- Born: Masako Osada 15 December 1972 (age 53) Komae, Tokyo
- Other names: Osa, Masa-chan
- Citizenship: Japan
- Occupation: actress
- Organization: Takarazuka Revue

= Sumire Haruno =

Japanese actress

Sumire Haruno (春野寿美礼, Haruno Sumire) (born 15 December 1972) is a Japanese actress from Komae, Tokyo, a former member of Takarazuka Revue, specializing in otokoyaku. She joined the revue in 1991, became the top star of Flower Troupe in 2002 and resigned from the company in 2007. Her real name is Masako Osada (長田雅子 Osada Masako). Her nicknames are Osa and Masa-chan (as called by Jun Sena). She is the first otokoyaku of her class (77th) to reach the top star status (followed by classmate and former troupe-mate Hikaru Asami by 3 months). Her top star run is second longest in Flower Troupe history (66 months).

==Troupe History==
- Flower Troupe: 1991–2007

==General information==

Following the examples of Mira Anju, Miki Maya and Mire Aika she became the top star of the troupe she had always been with, without any troupe transfer (although Hibiki Takumi had almost all her Takarazuka career in the Flower troupe, she had been in Senka for 2 years before she became the top star of the Troupe.) Also, another uniqueness of her career is that her status of being the second man (ninbante) was a short-lived one, because Hibiki Takumi became severely ill with myelitis during the Grand Theater performance of "In the Amber-Hued Rain / Cocktail". Haruno took over the leading role for the Tokyo performance, and at that point she unofficially became the top star of the troupe. However, it is "Elisabeth" that is considered as her official top star début without top star overlap. With this production of "Elisabeth", she is the first top star to perform as Der Tod as her début.
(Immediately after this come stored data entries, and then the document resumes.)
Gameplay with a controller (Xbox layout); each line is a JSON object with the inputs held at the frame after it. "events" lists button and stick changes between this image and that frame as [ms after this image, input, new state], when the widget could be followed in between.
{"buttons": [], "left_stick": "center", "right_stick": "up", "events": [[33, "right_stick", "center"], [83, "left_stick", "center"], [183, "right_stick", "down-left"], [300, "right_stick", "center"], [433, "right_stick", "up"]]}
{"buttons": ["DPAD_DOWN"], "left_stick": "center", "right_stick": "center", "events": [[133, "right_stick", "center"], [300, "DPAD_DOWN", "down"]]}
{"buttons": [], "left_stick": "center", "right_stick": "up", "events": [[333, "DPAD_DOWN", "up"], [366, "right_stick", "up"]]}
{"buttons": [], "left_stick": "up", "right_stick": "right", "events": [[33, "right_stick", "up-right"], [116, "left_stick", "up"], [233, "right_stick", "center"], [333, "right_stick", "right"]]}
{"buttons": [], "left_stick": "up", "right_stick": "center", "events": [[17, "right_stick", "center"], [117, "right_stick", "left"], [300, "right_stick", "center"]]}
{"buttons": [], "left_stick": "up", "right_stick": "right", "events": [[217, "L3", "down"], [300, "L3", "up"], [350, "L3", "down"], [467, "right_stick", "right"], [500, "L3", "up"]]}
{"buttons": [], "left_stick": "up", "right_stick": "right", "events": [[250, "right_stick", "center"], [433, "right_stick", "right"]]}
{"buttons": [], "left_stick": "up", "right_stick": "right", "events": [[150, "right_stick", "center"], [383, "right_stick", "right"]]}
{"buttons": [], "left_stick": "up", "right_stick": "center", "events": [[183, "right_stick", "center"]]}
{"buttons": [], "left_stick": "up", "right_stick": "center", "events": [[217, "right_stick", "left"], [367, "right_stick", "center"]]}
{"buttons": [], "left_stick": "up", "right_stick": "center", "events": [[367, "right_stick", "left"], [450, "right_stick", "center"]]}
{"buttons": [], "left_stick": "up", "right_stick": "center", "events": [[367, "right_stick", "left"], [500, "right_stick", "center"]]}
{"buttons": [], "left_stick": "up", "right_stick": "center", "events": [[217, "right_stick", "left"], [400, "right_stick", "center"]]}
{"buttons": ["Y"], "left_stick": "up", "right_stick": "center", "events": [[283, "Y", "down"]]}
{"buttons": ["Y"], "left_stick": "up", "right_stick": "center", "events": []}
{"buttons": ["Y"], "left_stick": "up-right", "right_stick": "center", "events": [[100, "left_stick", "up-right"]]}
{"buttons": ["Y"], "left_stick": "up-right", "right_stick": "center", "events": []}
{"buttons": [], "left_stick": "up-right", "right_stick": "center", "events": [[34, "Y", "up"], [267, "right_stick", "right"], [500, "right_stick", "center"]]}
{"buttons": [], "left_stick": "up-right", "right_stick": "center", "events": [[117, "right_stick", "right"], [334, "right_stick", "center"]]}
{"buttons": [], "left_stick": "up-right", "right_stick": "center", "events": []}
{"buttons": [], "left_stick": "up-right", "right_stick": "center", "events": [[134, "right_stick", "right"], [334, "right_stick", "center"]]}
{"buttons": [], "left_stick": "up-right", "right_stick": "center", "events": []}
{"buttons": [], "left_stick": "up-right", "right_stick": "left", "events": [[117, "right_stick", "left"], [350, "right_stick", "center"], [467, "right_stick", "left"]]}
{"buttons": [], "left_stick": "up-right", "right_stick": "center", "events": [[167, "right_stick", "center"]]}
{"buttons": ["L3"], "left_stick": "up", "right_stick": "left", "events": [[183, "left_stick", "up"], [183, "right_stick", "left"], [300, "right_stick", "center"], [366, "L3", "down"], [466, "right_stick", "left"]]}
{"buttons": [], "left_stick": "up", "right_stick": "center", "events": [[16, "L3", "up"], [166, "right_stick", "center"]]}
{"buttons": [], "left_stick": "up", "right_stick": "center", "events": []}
Considered as the traditional type of otokoyaku, she is praised as one of the best singers along with other top stars, like Cosmos top star Asato Shizuki.

She was one of the promising young stars promoted by the company in 1999, along with Jun Sena, the top star for Moon Troupe; Hikaru Asami, the top star for Snow Troupe; Kei Takashiro, the top star for Cosmos Troupe; Kei Aran, the top star for Star Troupe, Natsuki Mizu, the top star for Snow Troupe and Yūga Yamato, the top star for Cosmos Troupe.

She had three top star partners - top musumeyakus Rei Ootori, Miyo Fuzuki and Ayane Sakurano, which is quite rare in an otokoyaku's case (Rio Asumi had four partners, although performed once with Hana Ranno and Yuuki Hana). She also had the second longest top star run, just after Rio Asumi.

She is formerly the face of the Mitsui Sumitomo Visa Card.

She maintains strong relationships with fellow stars and former troupe-mates, including Jun Sena, Hikaru Asami and Rira Maikaze. Fans frequently refer to Haruno and Sena as "Osa and Asa" (Japanese: オサあさ; lit. osa asa), nicknames derived from their real names.

In 2006, she had special appearance in the Snow production of Rose of Versailles, this was the first performance with classmate and former troupe mate Hikaru Asami since the troupe transfer for Asami in 1998, and was also the last given the resignation of latter.

She is the second star after Saki Asaji who has portrayed Der Tod from Elisabeth and Prince Rudolph from Mayerling, who was being attached to Der Tod in the previous musical. She also played both Der Tod and Elisabeth at some point.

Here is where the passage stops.